◆ **The data**
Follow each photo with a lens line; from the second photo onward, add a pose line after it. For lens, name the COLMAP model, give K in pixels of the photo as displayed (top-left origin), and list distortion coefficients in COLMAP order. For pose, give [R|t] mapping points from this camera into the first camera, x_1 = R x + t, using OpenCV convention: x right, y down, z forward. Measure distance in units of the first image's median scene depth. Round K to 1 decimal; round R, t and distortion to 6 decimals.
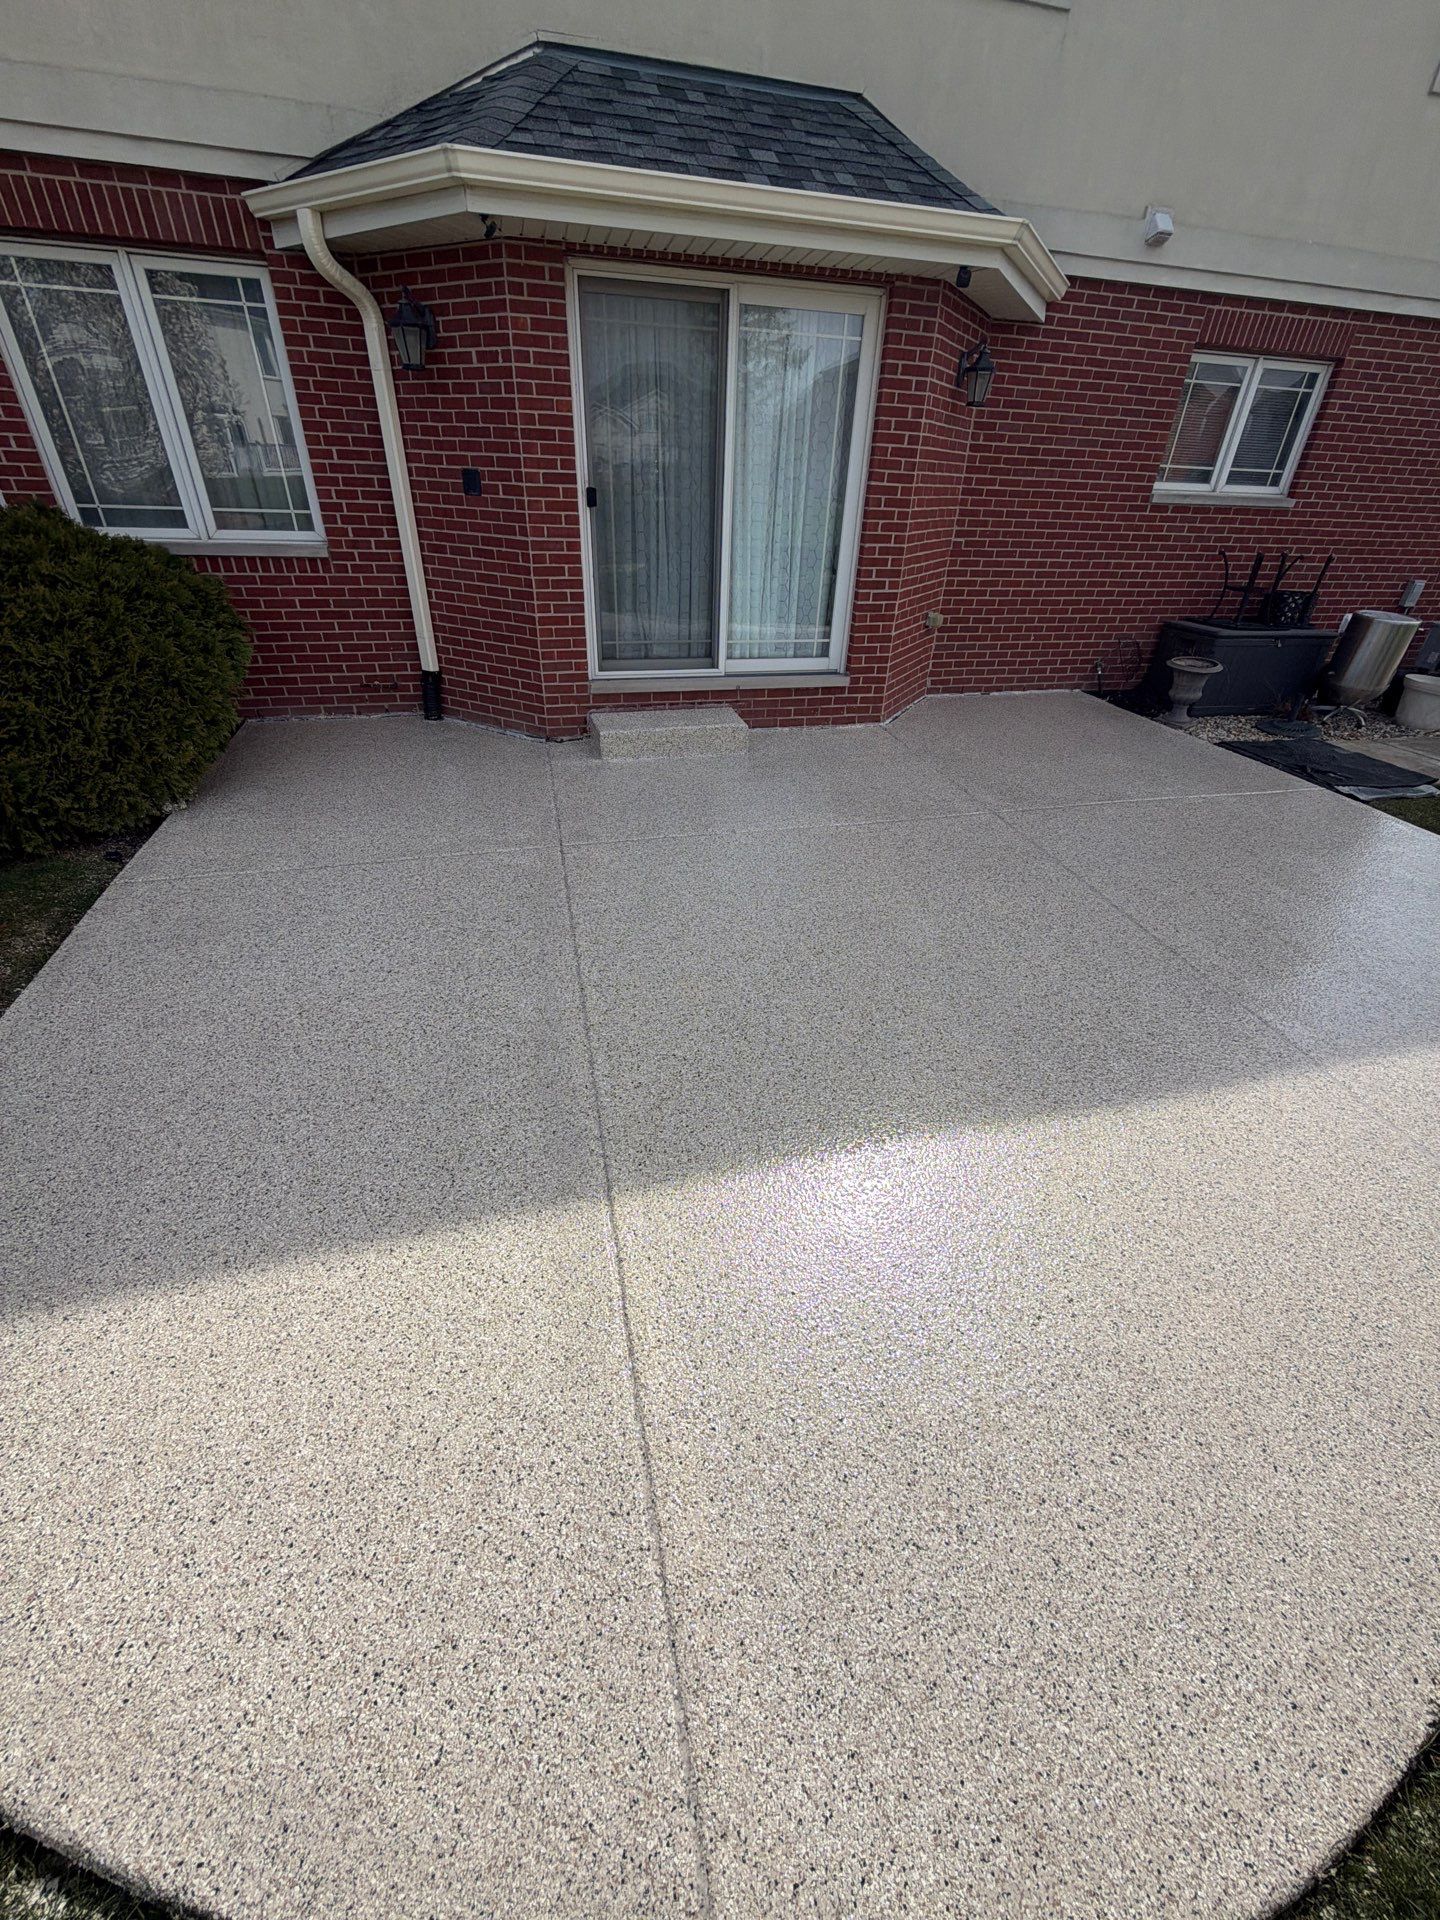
lens RADIAL K [[769.6, 0, 717.0], [0, 769.6, 959.5], [0, 0, 1]] dist [-0.001190, 0.000880]
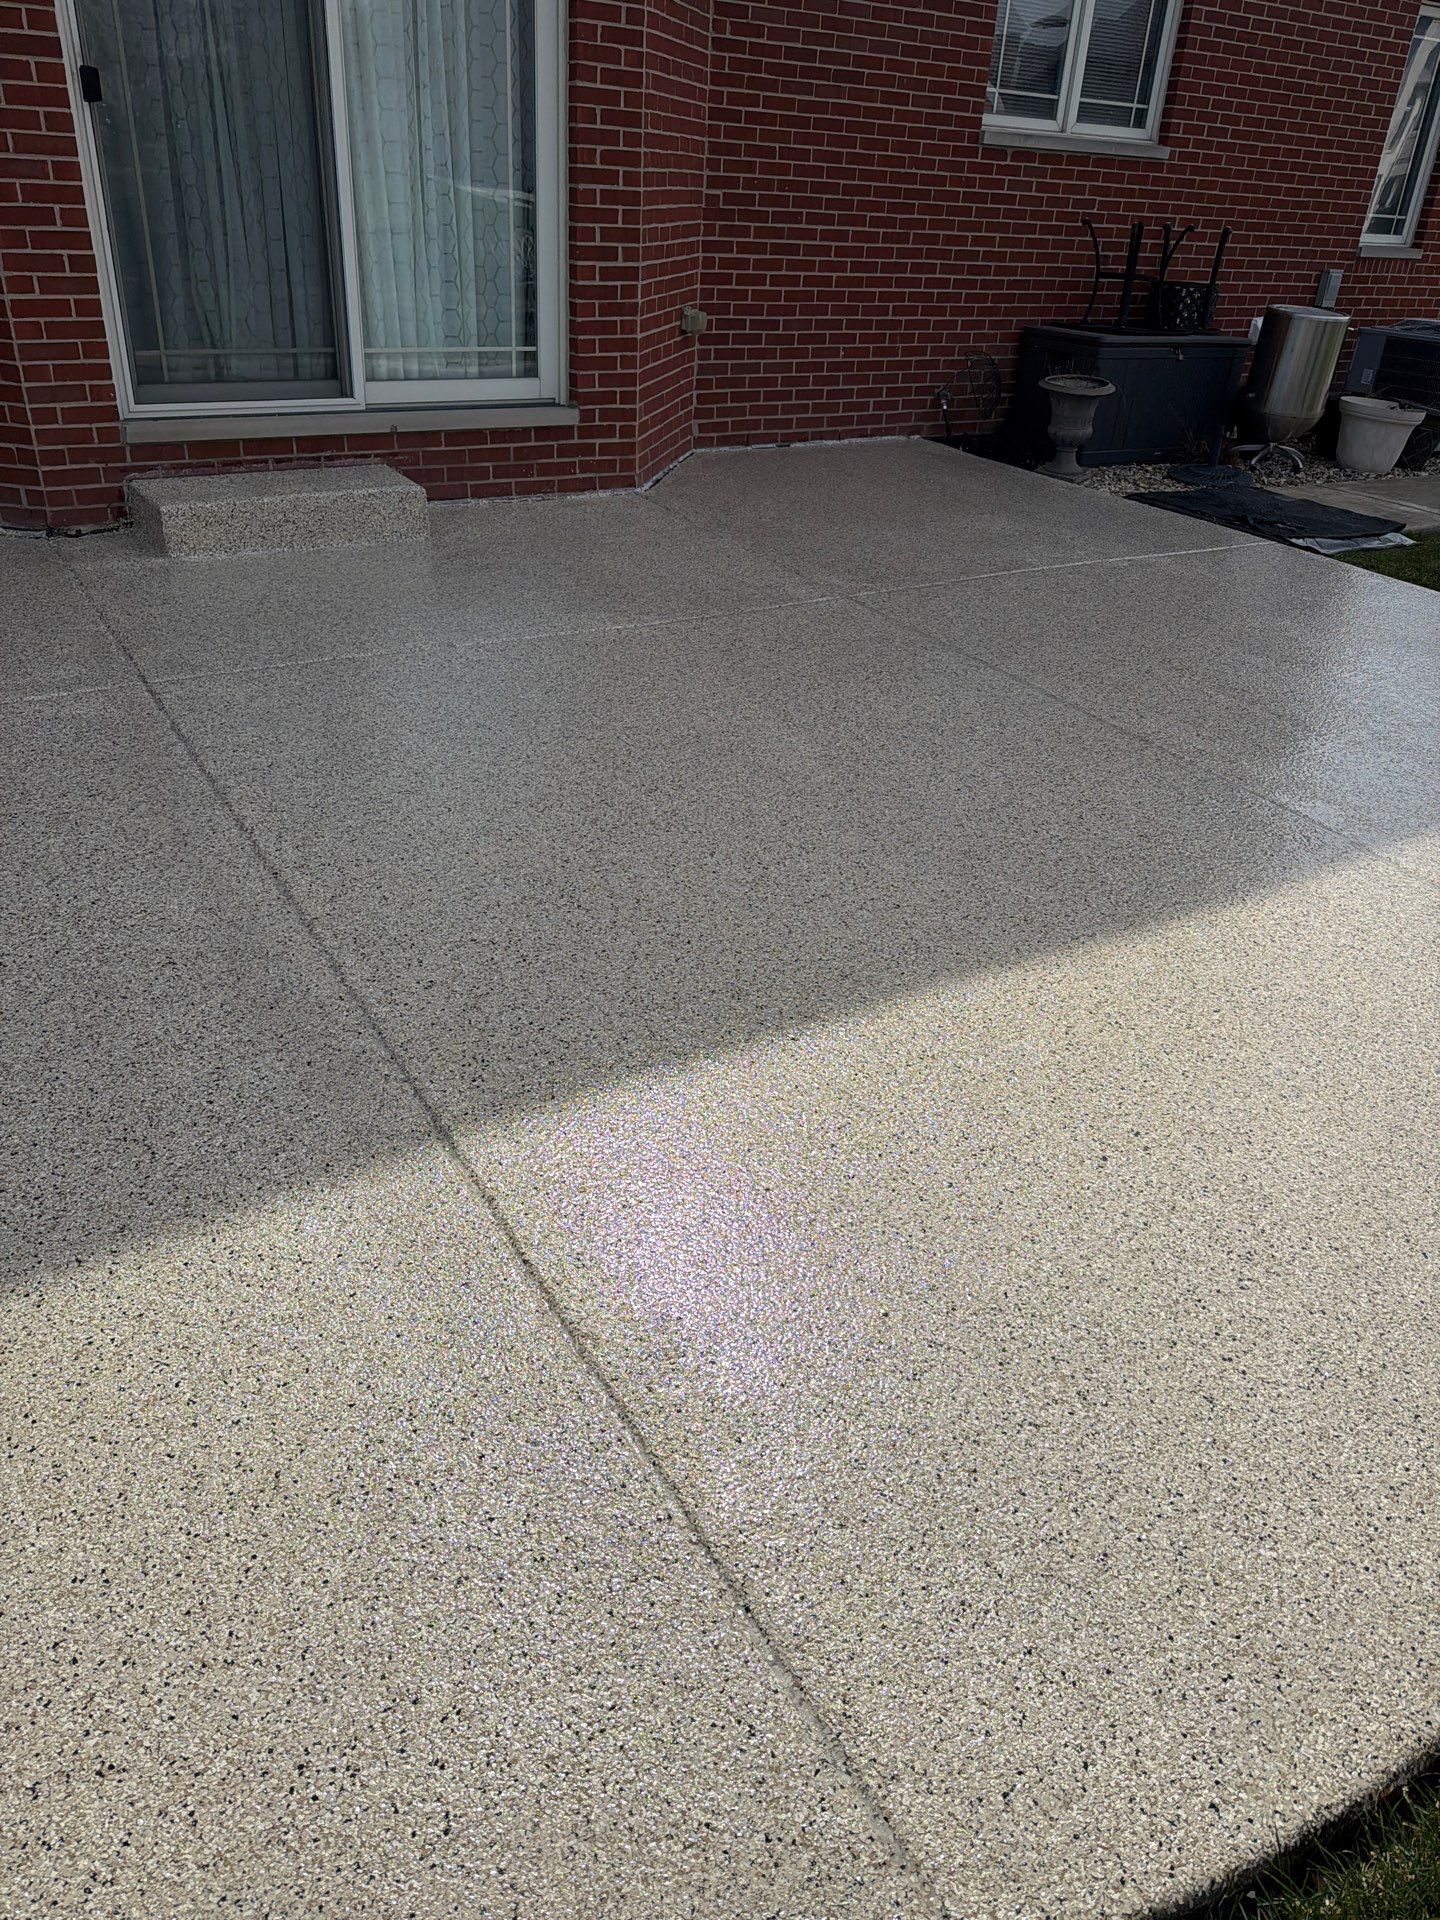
lens RADIAL K [[1366.2, 0, 717.5], [0, 1366.2, 958.1], [0, 0, 1]] dist [0.034103, -0.042164]
pose [[0.951510, -0.135432, 0.276200, -0.128290], [0.143309, 0.989642, -0.008438, 0.132516], [-0.272197, 0.047611, 0.961063, -0.060312]]
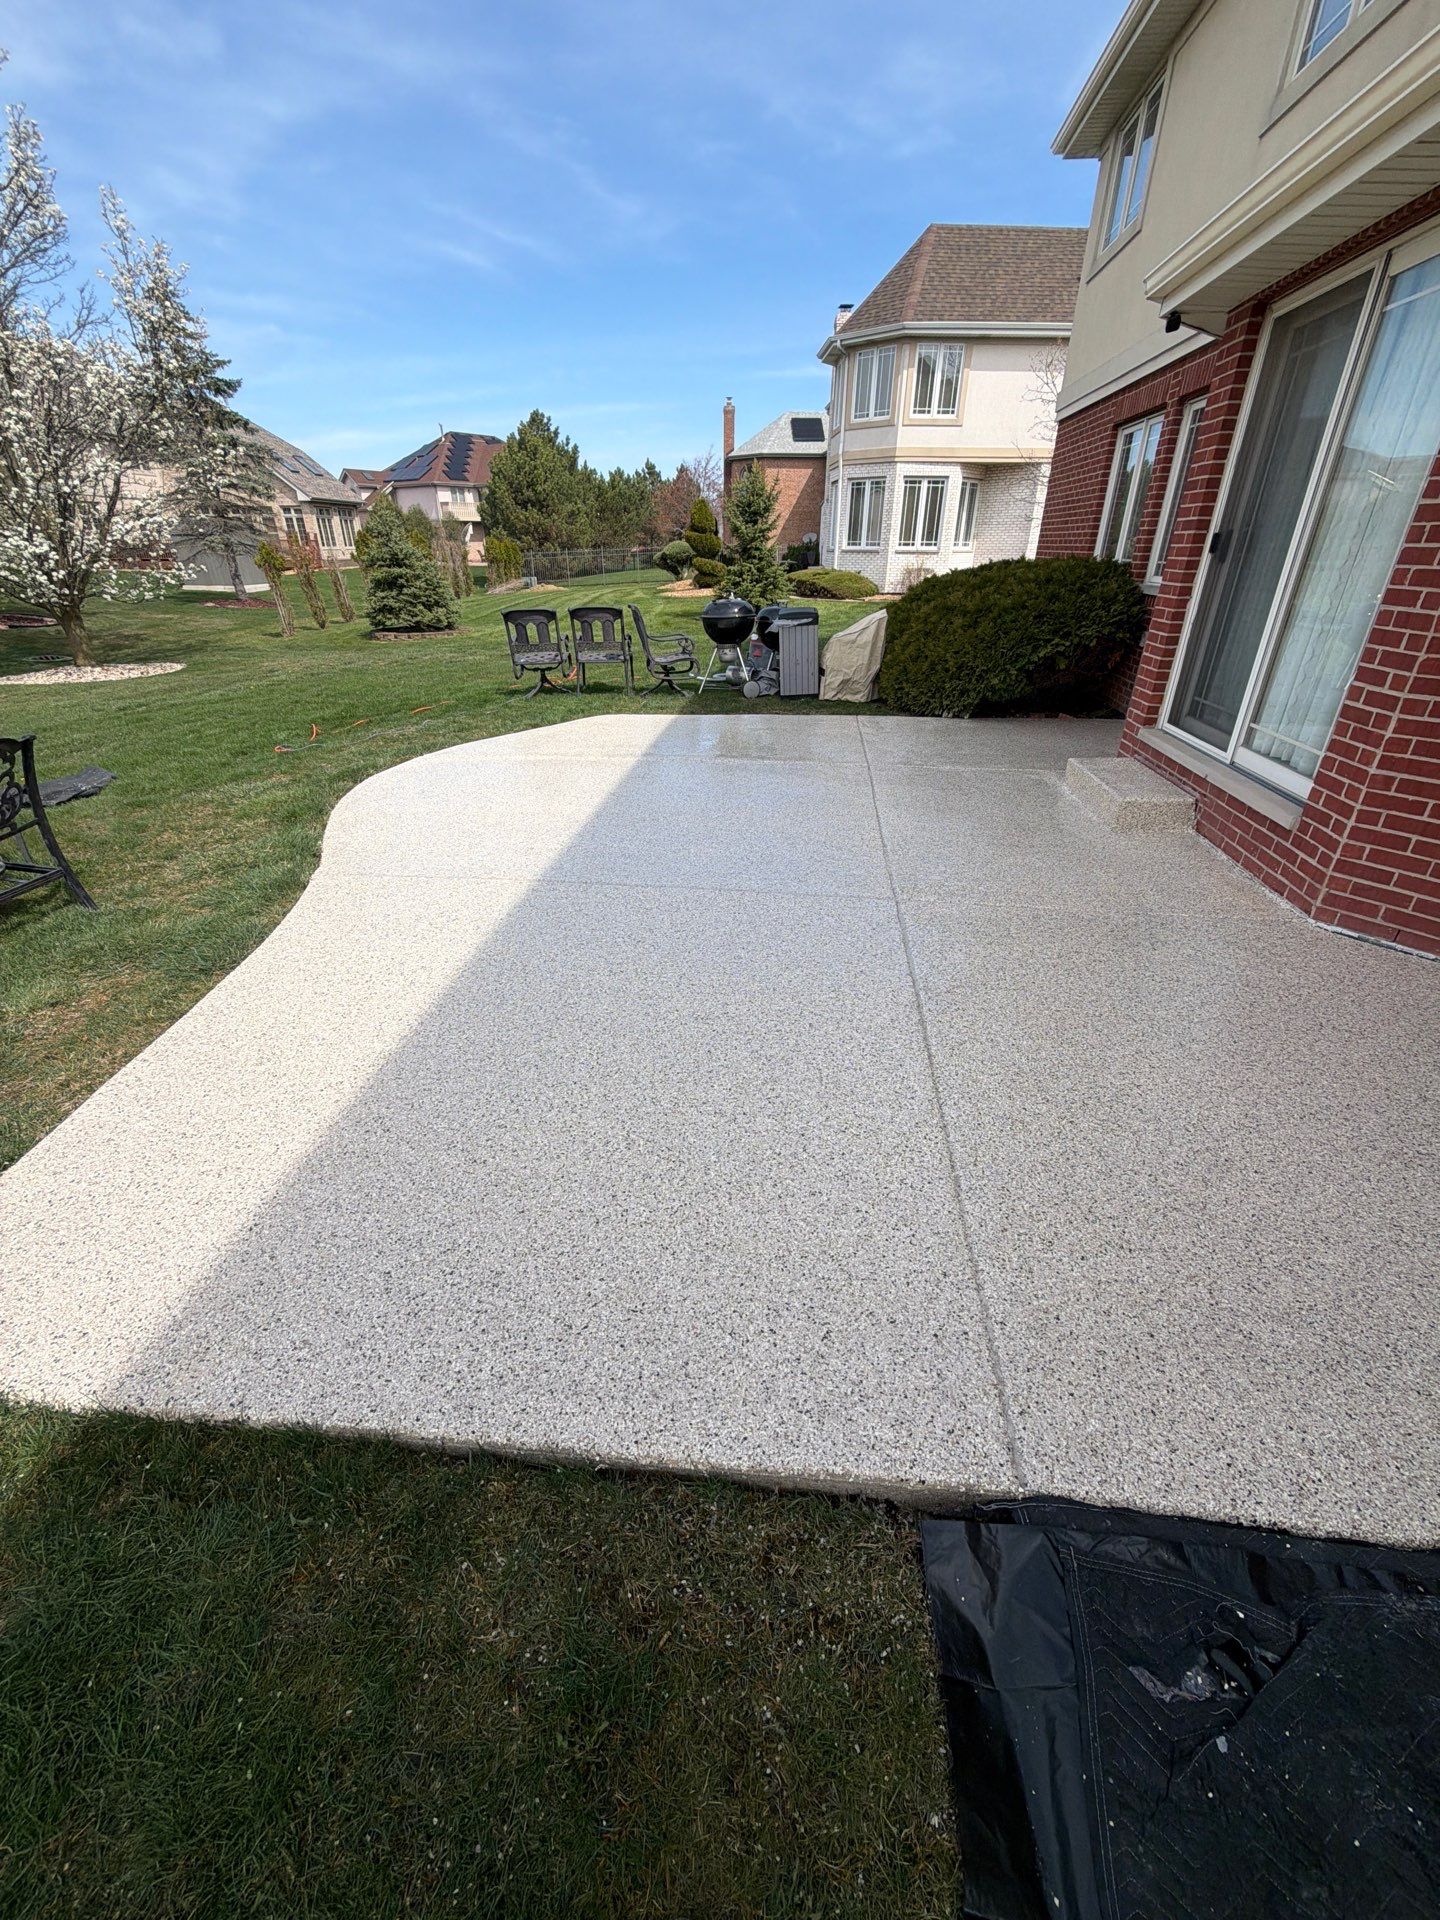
lens RADIAL K [[769.6, 0, 726.2], [0, 769.6, 955.2], [0, 0, 1]] dist [-0.001190, 0.000880]
pose [[-0.363446, 0.406214, -0.838390, 1.466916], [-0.514019, 0.663113, 0.544119, -0.649723], [0.776976, 0.628706, -0.032205, 1.218313]]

◆ **To do**
Format the material above as a two-column CSV with the headers instruction and response. Put one row for each instruction and its answer, with each field in double quotes and line breaks turned into spaces, and leave out the pictures.

◆ **Problem solution**
instruction,response
"Follow each photo with a lens line; from the second photo onward, add a pose line after it. For lens, name the COLMAP model, give K in pixels of the photo as displayed (top-left origin), and list distortion coefficients in COLMAP order. For pose, give [R|t] mapping points from this camera into the first camera, x_1 = R x + t, using OpenCV convention: x right, y down, z forward. Measure distance in units of the first image's median scene depth. Round K to 1 decimal; round R, t and distortion to 6 decimals.","lens RADIAL K [[769.6, 0, 717.0], [0, 769.6, 959.5], [0, 0, 1]] dist [-0.001190, 0.000880] lens RADIAL K [[1366.2, 0, 717.5], [0, 1366.2, 958.1], [0, 0, 1]] dist [0.034103, -0.042164] pose [[0.951510, -0.135432, 0.276200, -0.128290], [0.143309, 0.989642, -0.008438, 0.132516], [-0.272197, 0.047611, 0.961063, -0.060312]] lens RADIAL K [[769.6, 0, 726.2], [0, 769.6, 955.2], [0, 0, 1]] dist [-0.001190, 0.000880] pose [[-0.363446, 0.406214, -0.838390, 1.466916], [-0.514019, 0.663113, 0.544119, -0.649723], [0.776976, 0.628706, -0.032205, 1.218313]]"